Eternels défis existentiels
Mais Israël peut-il remplir cette mission avec succès ? Non, à moins de se réconcilier avec les Palestiniens, condition absolue à sa survie dans ce très dangereux Moyen-Orient. En dépit de sa formidable supériorité militaire et technologique, l’Etat d’Israël ne sera jamais en mesure de servir un tel objectif, sauf à s’impliquer dans un processus sérieux de réconciliation avec les Palestiniens. S’il échoue, ses fondements démocratiques s’effriteront, ses valeurs libérales entreront aussi en corrosion, et c’est par l’épée seule que cet Etat continuera de faire face aux éternels défis existentiels qui se posent à lui. Les Palestiniens, quant à eux, ne pourront jamais s’impliquer dans un processus de réconciliation dont le point de départ est pour l’instant, à leurs yeux, synonyme de défaite. La condition sine qua non d’une réconciliation viable réside donc dans une estime réciproque. Tel est l’enjeu. Et ce résultat ne peut être atteint qu’au moyen d’un processus de paix conduisant à une partition du pays et à la création de deux Etats : Israël, berceau biblique du judaïsme jouant pour les juifs son rôle de refuge sûr, et la Palestine, en tant que la manifestation ultime de l’autodétermination du peuple palestinien dans un Etat souverain lui appartenant en propre, sur sa terre natale et patrie historique.
Aujourd’hui, avec cinquante années d’occupation derrière lui, l’Etat d’Israël emprunte le chemin exactement inverse, optant pour un nationalisme colonisateur mêlant exclusivisme ethnique et primauté ethnique – un mélange évoquant pour beaucoup le système sociopolitique sud-africain sous l’apartheid. Pareille orientation met en péril le peuple juif.
La question est la suivante : combien de temps encore le monde occidental tolérera-t-il cet acharnement d’Israël à exclure les Palestiniens de Palestine, à annexer leurs terres et à les maintenir dans des enclaves fragmentées, leur déniant tout droit ? Quand donc les pays occidentaux, les Etats-Unis et l’Europe en particulier, conditionneront-ils la protection qu’ils apportent à Israël à la bonne volonté de ce dernier d’accorder à la Palestine l’espace vital dont elle a besoin, afin que celle-ci accepte d’être un partenaire sérieux dans le processus de paix au Moyen-Orient ? La conférence de Paris pour la Paix est le cadre idéal pour rappeler tous ces enjeux et poser les bases d’un tel processus.

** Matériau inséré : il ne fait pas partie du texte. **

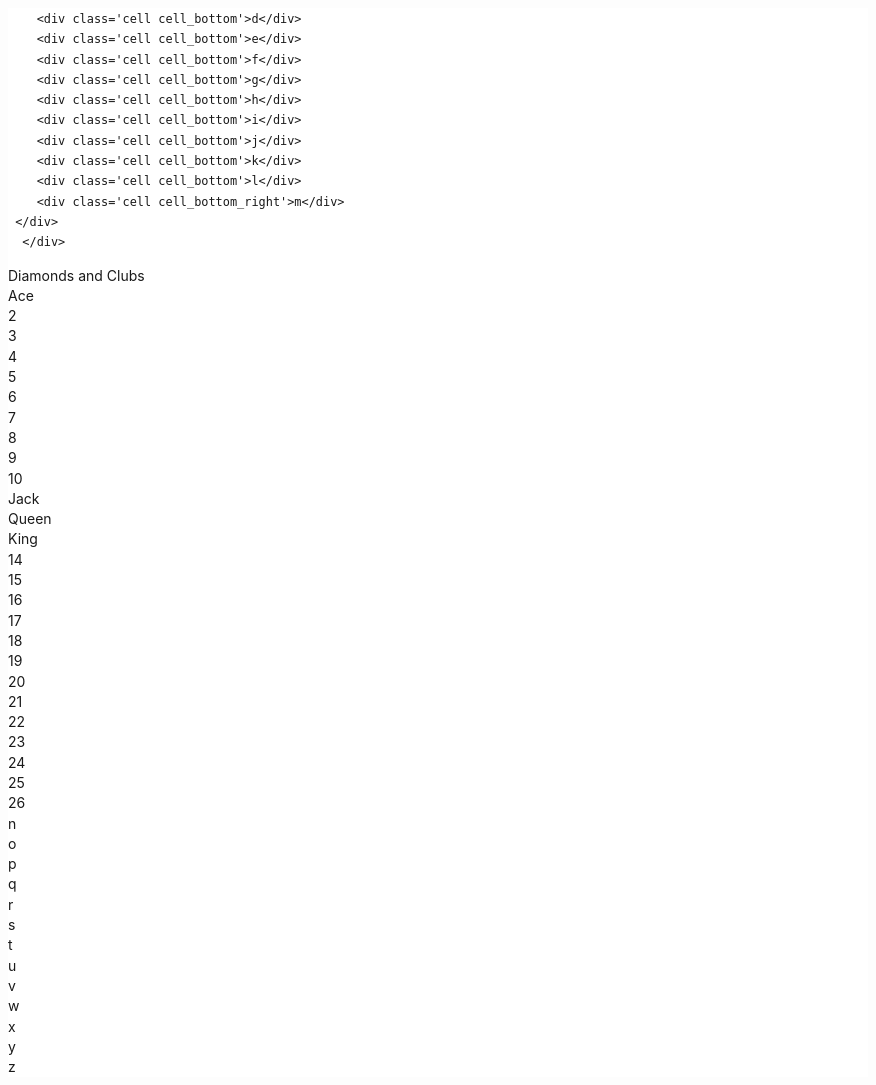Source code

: 	    <div class='cell cell_bottom'>d</div>
	    <div class='cell cell_bottom'>e</div>
	    <div class='cell cell_bottom'>f</div>
	    <div class='cell cell_bottom'>g</div>
	    <div class='cell cell_bottom'>h</div>
	    <div class='cell cell_bottom'>i</div>
	    <div class='cell cell_bottom'>j</div>
	    <div class='cell cell_bottom'>k</div>
	    <div class='cell cell_bottom'>l</div>
	    <div class='cell cell_bottom_right'>m</div>
	 </div>
      </div>
   </div>
   <div class='div_table outer_div_table'>
      <div class='div_heading'><div class='cell cell_heading'>Diamonds and Clubs</div></div>
      <div class='div_table'>
	 <div class='div_heading'>
	    <div class='cell cell_middle'>Ace</div>
	    <div class='cell cell_middle'>2</div>
	    <div class='cell cell_middle'>3</div>
	    <div class='cell cell_middle'>4</div>
	    <div class='cell cell_middle'>5</div>
	    <div class='cell cell_middle'>6</div>
	    <div class='cell cell_middle'>7</div>
	    <div class='cell cell_middle'>8</div>
	    <div class='cell cell_middle'>9</div>
	    <div class='cell cell_middle'>10</div>
	    <div class='cell cell_middle'>Jack</div>
	    <div class='cell cell_middle'>Queen</div>
	    <div class='cell cell_middle_right'>King</div>
	 </div>
	 <div class='div_row'>
	    <div class='cell cell_middle'>14</div>
	    <div class='cell cell_middle'>15</div>
	    <div class='cell cell_middle'>16</div>
	    <div class='cell cell_middle'>17</div>
	    <div class='cell cell_middle'>18</div>
	    <div class='cell cell_middle'>19</div>
	    <div class='cell cell_middle'>20</div>
	    <div class='cell cell_middle'>21</div>
	    <div class='cell cell_middle'>22</div>
	    <div class='cell cell_middle'>23</div>
	    <div class='cell cell_middle'>24</div>
	    <div class='cell cell_middle'>25</div>
	    <div class='cell cell_middle_right'>26</div>
	 </div>
	 <div class='div_row'>
	    <div class='cell cell_bottom'>n</div>
	    <div class='cell cell_bottom'>o</div>
	    <div class='cell cell_bottom'>p</div>
	    <div class='cell cell_bottom'>q</div>
	    <div class='cell cell_bottom'>r</div>
	    <div class='cell cell_bottom'>s</div>
	    <div class='cell cell_bottom'>t</div>
	    <div class='cell cell_bottom'>u</div>
	    <div class='cell cell_bottom'>v</div>
	    <div class='cell cell_bottom'>w</div>
	    <div class='cell cell_bottom'>x</div>
	    <div class='cell cell_bottom'>y</div>
	    <div class='cell cell_bottom_right'>z</div>
	 </div>
      </div>
   </div>
   <div class='div_table right_div_table'>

La résolution 2334 du Conseil de sécurité des Nations unies, votée le 23 décembre 2016, et le discours prononcé quelques jours plus tard à Washington par le secrétaire d’Etat américain John Kerry laissent penser que l’initiative française peut être une occasion formidable de relancer le processus de paix au Moyen-Orient et de créer un collectif international destiné à soutenir et accompagner ce processus sur le long terme. Puisse cette conférence permettre à la Palestine de devenir un partenaire véritable dans un processus de paix au Moyen-Orient renouvelé, et offrir à Israël la possibilité de s’impliquer dans des négociations de paix ouvrant la voie à la réconciliation.
Ilan Baruch, ancien ambassadeur d’Israël en Afrique du Sud, a renoncé en 2011 à tout poste pour divergences de vues avec le gouvernement israélien. Traduit de l’anglais par Frédéric Joly.